#### Data for the task ####

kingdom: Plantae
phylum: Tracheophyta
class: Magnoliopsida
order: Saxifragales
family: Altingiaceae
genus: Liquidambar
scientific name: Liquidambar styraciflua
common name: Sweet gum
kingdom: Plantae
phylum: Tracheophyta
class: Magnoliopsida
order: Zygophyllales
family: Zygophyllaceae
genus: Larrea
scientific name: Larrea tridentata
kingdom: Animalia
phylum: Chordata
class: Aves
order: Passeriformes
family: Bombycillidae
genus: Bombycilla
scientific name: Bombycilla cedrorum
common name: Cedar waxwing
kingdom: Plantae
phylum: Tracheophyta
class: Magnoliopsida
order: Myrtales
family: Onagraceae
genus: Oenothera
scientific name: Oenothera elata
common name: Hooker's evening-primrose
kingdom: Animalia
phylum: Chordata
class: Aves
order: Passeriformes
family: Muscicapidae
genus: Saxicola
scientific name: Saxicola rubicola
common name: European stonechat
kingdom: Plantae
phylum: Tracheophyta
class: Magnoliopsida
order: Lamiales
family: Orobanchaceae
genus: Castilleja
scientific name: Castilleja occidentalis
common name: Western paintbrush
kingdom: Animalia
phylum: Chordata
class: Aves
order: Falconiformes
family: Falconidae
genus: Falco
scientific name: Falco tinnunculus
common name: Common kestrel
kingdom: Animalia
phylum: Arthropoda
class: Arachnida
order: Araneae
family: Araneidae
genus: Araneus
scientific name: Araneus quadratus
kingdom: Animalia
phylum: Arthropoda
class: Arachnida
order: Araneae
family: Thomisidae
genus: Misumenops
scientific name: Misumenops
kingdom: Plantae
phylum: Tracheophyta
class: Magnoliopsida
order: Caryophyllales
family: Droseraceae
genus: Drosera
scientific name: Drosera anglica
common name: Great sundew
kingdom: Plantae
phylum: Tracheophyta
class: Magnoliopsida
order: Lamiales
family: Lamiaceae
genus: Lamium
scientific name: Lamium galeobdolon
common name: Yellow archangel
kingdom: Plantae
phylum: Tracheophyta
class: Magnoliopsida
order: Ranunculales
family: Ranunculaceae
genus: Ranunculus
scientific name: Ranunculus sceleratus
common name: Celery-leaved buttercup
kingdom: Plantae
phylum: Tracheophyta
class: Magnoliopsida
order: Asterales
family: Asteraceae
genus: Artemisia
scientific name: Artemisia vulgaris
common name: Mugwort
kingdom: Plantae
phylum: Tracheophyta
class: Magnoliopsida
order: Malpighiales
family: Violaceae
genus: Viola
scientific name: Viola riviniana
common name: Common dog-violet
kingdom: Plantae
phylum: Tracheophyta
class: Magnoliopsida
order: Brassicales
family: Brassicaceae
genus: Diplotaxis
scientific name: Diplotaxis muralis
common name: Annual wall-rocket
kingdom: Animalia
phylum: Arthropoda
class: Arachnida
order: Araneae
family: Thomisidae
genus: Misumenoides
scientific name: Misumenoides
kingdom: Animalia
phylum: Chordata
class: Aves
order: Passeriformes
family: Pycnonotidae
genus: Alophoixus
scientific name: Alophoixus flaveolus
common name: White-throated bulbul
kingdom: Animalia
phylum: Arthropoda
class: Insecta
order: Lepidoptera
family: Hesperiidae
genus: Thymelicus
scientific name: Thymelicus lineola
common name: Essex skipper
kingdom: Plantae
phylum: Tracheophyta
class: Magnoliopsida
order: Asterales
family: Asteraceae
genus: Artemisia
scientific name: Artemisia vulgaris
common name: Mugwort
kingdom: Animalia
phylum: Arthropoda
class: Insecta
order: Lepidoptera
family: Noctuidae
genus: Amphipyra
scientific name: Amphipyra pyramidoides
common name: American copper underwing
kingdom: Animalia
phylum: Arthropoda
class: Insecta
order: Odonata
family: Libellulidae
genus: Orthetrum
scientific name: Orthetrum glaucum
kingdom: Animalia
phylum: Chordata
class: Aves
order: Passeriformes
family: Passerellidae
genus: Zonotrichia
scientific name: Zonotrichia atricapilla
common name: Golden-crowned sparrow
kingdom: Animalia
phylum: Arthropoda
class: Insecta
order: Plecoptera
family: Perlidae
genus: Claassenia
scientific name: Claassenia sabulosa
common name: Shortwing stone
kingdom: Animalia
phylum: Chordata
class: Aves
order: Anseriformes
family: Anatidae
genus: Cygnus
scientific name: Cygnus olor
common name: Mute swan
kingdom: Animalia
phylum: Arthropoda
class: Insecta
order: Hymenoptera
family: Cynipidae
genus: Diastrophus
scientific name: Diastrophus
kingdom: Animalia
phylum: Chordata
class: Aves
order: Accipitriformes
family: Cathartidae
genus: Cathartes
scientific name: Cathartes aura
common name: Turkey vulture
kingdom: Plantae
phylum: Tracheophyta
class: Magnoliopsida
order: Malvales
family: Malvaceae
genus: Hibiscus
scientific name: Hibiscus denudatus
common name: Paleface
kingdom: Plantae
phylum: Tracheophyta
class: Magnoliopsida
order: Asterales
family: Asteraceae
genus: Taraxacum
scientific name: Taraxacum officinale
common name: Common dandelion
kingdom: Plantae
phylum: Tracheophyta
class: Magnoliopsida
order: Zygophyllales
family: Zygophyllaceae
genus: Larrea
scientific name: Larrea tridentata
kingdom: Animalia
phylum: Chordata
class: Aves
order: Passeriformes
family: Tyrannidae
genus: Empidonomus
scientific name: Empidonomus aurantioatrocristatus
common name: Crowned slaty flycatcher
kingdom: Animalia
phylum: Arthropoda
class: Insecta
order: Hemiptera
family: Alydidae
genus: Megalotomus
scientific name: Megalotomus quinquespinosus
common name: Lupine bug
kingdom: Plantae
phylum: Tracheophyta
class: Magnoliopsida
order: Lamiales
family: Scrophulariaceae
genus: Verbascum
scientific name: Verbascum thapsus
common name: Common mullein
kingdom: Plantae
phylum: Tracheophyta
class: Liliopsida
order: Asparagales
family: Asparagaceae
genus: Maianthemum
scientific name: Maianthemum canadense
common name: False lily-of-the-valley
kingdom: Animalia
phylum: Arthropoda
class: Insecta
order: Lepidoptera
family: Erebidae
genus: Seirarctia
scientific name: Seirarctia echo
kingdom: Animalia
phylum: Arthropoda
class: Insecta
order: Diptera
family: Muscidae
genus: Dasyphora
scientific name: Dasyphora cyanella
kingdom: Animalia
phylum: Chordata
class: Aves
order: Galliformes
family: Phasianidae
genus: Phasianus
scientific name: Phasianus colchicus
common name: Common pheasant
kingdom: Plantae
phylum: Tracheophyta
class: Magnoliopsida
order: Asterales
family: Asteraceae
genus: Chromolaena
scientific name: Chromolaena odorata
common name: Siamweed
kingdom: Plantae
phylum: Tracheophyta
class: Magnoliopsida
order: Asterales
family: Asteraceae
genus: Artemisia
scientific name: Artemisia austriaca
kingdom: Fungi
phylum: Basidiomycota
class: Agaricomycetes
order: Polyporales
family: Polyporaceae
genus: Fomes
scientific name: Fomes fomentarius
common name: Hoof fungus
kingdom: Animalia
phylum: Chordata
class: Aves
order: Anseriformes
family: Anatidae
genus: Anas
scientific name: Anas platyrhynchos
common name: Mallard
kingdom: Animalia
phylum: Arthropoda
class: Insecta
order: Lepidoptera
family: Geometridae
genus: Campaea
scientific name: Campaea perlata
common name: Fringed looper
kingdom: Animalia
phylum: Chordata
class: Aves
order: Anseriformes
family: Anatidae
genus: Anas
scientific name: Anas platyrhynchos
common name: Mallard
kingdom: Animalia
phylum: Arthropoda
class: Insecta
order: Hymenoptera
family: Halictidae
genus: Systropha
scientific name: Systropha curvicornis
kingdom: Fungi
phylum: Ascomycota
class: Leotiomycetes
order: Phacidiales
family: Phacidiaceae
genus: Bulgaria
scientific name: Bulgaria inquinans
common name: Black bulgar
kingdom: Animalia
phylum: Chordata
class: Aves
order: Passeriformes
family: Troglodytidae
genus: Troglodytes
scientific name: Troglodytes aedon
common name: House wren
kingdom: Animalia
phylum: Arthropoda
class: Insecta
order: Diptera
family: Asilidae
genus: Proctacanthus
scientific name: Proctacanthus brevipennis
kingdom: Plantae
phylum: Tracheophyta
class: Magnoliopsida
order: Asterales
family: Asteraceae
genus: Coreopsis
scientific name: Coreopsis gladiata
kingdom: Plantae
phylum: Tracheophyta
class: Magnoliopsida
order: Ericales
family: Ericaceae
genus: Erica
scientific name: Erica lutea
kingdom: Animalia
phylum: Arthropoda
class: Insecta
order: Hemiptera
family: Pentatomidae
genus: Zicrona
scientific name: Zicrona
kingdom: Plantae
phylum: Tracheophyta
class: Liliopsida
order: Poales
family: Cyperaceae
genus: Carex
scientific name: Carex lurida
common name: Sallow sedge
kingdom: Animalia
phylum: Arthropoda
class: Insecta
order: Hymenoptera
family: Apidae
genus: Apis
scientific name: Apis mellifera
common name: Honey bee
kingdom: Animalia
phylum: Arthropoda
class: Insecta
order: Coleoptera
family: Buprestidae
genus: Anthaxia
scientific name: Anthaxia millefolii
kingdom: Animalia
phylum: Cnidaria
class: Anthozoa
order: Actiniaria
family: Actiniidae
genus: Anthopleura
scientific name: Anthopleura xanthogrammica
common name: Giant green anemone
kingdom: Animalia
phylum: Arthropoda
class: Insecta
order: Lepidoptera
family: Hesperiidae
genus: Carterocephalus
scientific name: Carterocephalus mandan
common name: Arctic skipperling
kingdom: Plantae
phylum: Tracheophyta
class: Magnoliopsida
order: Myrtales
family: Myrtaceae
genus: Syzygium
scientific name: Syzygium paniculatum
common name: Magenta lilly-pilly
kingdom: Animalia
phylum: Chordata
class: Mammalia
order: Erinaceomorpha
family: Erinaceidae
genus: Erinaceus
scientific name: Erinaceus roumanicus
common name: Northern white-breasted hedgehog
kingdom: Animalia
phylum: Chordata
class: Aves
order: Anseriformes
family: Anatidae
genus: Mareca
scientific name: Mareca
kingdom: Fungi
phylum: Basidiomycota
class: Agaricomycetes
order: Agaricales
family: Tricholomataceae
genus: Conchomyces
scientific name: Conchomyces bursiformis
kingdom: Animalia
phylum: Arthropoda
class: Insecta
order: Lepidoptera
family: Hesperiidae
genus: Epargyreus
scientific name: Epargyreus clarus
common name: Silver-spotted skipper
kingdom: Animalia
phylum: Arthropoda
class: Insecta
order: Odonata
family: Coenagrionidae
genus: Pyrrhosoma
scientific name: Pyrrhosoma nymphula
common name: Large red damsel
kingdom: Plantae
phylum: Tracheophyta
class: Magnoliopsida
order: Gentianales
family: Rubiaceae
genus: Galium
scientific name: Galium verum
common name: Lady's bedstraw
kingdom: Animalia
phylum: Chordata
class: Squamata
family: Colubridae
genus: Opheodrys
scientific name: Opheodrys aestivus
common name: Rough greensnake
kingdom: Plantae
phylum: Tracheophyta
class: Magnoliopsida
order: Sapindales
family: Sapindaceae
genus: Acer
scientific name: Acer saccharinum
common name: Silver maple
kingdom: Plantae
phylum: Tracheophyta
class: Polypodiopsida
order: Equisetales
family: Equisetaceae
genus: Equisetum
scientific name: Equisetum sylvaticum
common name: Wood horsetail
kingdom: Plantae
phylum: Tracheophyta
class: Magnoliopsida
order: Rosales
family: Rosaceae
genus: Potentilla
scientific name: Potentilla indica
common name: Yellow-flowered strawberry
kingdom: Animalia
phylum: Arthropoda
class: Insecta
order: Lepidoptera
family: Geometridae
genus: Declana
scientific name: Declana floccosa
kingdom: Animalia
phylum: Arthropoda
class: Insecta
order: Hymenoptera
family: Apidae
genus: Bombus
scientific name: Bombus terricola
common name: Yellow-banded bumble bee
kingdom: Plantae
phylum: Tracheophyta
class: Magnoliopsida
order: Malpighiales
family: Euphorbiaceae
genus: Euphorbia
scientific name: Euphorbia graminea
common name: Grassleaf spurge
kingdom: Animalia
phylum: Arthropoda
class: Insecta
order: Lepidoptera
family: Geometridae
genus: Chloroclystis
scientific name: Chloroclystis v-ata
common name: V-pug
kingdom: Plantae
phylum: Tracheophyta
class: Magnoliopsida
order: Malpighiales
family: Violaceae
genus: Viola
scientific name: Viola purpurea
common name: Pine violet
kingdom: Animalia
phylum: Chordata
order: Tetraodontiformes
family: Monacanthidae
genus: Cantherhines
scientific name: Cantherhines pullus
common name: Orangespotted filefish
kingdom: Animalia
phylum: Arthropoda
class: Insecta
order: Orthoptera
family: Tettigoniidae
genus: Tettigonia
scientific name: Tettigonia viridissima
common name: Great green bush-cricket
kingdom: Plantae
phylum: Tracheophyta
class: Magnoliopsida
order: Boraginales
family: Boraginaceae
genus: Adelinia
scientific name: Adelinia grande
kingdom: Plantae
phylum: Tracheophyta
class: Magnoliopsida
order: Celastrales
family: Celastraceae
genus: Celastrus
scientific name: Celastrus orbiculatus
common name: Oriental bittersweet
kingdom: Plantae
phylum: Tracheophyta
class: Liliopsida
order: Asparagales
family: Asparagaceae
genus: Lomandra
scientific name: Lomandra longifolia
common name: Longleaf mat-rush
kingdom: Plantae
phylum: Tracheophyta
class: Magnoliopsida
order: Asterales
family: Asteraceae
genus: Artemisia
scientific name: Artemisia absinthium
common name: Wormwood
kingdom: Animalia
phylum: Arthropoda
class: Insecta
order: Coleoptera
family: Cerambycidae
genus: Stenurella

####

» **Problem**
Copy the lines word for word, starting at the one containing "genus: Celastrus" and ending with the last of the lines.

» **Answer to the problem**
genus: Celastrus
scientific name: Celastrus orbiculatus
common name: Oriental bittersweet
kingdom: Plantae
phylum: Tracheophyta
class: Liliopsida
order: Asparagales
family: Asparagaceae
genus: Lomandra
scientific name: Lomandra longifolia
common name: Longleaf mat-rush
kingdom: Plantae
phylum: Tracheophyta
class: Magnoliopsida
order: Asterales
family: Asteraceae
genus: Artemisia
scientific name: Artemisia absinthium
common name: Wormwood
kingdom: Animalia
phylum: Arthropoda
class: Insecta
order: Coleoptera
family: Cerambycidae
genus: Stenurella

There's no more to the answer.